# Trecho selecionado
■ ■ ■ ■ ■

Pascal dará importância às questões do método, pois ele esperava unir seu conhecimento matemático à experiência do coração humano a fim de guiá-los à glória da religião. E como o ser humano vai conviver, por exemplo, com a natureza? Esta, para Pascal, é indiferente, é mãe e inimiga e, diante dela, o homem vai se perceber pequeno, espantado e assustado. Logo, não adianta esperar as benesses da natureza, pois a vida será uma luta eterna para ganhar o pão diário e o instinto de conservação é a lei que rege as relações do homem consigo mesmo, com o outro, com o mundo. E esse instinto, aos poucos, vai colocando o ser humano contra o outro, que vai construindo um egoísmo que será a origem de toda “sorte de instintos morais, de preconceitos, de punições, de formas de justiça” (COUTINHO, 1940, p. 188). Se existe esse instinto de preservação, em que tudo é permitido, a injustiça se instala, e a força é que dominará na sociedade. As leis atuam porque são impostas pela força. Consoante Pascal, a justiça sem a força é impotente, e a força sem a justiça é tirania.

■ ■ ■ ■ ■

# Entradas fornecidas

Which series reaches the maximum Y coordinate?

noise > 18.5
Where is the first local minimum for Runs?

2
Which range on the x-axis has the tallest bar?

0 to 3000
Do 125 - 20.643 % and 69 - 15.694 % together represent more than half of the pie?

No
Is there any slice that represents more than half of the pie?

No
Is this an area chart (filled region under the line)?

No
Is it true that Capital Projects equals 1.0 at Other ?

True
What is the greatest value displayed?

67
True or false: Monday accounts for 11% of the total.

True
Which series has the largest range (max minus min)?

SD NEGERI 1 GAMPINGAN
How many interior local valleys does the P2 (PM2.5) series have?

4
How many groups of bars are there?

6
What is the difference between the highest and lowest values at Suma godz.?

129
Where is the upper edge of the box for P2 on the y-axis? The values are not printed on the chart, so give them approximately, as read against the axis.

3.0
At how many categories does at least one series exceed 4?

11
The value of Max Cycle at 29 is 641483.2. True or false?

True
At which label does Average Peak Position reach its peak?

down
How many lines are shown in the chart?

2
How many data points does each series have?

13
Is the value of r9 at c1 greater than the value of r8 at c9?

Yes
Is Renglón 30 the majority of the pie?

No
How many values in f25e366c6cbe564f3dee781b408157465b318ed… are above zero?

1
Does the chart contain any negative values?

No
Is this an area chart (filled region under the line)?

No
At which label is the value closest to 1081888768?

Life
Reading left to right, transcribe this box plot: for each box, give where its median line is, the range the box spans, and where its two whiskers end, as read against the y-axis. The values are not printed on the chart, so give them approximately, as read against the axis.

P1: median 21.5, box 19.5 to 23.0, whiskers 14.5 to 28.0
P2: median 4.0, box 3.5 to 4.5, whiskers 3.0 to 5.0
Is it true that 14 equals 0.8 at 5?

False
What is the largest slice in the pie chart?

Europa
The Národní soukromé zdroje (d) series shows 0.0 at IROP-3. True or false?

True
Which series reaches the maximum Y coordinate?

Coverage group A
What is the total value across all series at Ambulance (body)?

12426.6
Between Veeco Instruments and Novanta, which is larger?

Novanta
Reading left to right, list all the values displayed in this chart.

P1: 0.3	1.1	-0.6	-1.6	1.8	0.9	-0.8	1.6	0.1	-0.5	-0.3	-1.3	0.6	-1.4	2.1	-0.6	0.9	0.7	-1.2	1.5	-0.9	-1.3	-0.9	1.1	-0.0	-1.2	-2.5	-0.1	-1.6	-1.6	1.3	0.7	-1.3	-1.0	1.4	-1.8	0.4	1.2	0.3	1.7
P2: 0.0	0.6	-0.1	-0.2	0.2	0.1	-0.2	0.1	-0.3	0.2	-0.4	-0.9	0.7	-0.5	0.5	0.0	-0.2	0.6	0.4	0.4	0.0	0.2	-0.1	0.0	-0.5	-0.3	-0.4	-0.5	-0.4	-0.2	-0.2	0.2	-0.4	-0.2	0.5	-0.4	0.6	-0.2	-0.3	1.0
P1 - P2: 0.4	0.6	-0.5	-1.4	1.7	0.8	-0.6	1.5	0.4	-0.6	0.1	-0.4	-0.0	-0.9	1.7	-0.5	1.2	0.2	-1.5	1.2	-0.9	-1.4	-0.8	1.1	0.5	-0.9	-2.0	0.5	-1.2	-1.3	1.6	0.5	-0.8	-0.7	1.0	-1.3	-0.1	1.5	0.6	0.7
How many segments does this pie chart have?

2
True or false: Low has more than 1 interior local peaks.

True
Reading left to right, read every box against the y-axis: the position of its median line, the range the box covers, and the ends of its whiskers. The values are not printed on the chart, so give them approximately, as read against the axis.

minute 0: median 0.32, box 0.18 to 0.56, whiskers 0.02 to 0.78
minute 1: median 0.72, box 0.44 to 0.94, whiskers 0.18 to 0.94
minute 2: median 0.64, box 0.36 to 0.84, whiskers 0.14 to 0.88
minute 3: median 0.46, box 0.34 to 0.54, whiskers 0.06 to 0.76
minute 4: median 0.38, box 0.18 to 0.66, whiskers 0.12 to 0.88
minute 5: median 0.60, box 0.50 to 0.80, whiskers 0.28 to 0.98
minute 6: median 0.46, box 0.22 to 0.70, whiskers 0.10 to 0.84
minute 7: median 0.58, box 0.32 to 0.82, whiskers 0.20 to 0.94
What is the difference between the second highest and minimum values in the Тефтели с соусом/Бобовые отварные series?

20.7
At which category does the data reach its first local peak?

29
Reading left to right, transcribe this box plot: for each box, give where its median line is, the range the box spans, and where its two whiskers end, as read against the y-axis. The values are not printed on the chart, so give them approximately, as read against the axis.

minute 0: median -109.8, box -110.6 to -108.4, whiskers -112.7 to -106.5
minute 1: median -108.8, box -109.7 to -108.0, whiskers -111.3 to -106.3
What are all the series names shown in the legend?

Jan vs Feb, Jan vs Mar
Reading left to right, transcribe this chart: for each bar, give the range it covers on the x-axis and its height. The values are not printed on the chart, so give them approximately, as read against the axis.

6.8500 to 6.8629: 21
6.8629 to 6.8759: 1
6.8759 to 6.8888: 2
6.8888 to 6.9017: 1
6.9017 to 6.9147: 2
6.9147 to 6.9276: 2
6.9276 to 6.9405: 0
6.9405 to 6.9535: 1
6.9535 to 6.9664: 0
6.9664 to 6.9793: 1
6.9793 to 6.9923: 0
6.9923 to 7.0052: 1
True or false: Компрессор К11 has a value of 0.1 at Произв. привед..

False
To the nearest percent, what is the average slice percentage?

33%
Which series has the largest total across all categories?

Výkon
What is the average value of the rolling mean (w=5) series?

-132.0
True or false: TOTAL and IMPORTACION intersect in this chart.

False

■ ■ ■ ■ ■

Retome o trecho sobre Pascal, a natureza e a justiça logo após a última frase e continue o texto.

# Resposta escrita
Estendendo um pouco mais quanto à natureza humana, Pascal insistia em ressaltar o mal da natureza humana apenas para mostrar que só Deus poderia tirar o homem de sua miséria, de sua desordem e perturbação. Para o autor de Pensées, só o transcendente curaria a miséria e a ambiguidade humanas. Este mal, próprio da natureza humana, refere- se preferencialmente ao mal moral e ao mal físico. De antemão, cumpre apenas mencionar que o mal moral, que se faz presente na condição humana, vai ter desdobramentos, dos

quais se sobressaem os mais frequentes: o orgulho, a presunção, a concupiscência, a injustiça, a depravação, a vontade depravada, a corrupção. Discorrendo apenas sobre o primeiro, o orgulho, consoante Pascal, o ser humano, por sua natureza, se tem em alta conta como também pensa dessa maneira só acerca de si mesmo. A modéstia é ausente e, portanto, percebemos que o homem se coloca no centro de tudo e que o outro sempre será o inimigo. Sendo assim, ele demonstra um erro de julgamento, pois cada um vai querer colocar-se acima de tudo e vai amar apenas o próprio bem. E, ainda, de acordo com o pensamento de Pascal, conhecer a Deus sem conhecer a própria miséria estabelece o orgulho.

Neste emaranhado de orgulho, vaidade, cobiça, miséria, para Pascal, a condição humana se apresentará miserável, o homem e a mulher estarão cheios de decepção e de males reais e, diante dessa condição pouco inspiradora, só resta a ambos apelar para o

divertissement e “agitar-se nas exterioridades da vida” (COUTINHO, 1940, p. 185). O

olhar que Pascal dirigiu à condição humana foi um olhar bastante diferente do que apregoava a Modernidade. Esta vai enfatizar a autossuficiência, o poder e a capacidade de o ser humano reverter as vicissitudes ao seu favor, de tudo poder e fazer. Pascal vai na direção contrária: o ser humano é desordenado, miserável, contraditório, correndo entre a necessidade e o ennui.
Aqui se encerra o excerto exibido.